Nothing should be left out. Give all the data again exactly as written.
── ENTRIES PROVIDED
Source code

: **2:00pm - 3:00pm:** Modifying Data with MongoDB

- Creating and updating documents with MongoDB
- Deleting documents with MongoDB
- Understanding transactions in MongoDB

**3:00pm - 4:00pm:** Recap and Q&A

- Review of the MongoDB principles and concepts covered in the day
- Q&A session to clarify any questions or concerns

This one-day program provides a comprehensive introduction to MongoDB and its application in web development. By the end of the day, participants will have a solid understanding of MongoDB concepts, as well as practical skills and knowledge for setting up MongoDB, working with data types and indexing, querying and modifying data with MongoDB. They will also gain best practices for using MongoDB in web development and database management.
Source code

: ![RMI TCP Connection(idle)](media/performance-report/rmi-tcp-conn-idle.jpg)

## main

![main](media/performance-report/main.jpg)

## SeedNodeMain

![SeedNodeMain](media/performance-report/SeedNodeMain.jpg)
────
RESULT BELOW:
Source code

: **2:00pm - 3:00pm:** Modifying Data with MongoDB

- Creating and updating documents with MongoDB
- Deleting documents with MongoDB
- Understanding transactions in MongoDB

**3:00pm - 4:00pm:** Recap and Q&A

- Review of the MongoDB principles and concepts covered in the day
- Q&A session to clarify any questions or concerns

This one-day program provides a comprehensive introduction to MongoDB and its application in web development. By the end of the day, participants will have a solid understanding of MongoDB concepts, as well as practical skills and knowledge for setting up MongoDB, working with data types and indexing, querying and modifying data with MongoDB. They will also gain best practices for using MongoDB in web development and database management.
Source code

: ![RMI TCP Connection(idle)](media/performance-report/rmi-tcp-conn-idle.jpg)

## main

![main](media/performance-report/main.jpg)

## SeedNodeMain

![SeedNodeMain](media/performance-report/SeedNodeMain.jpg)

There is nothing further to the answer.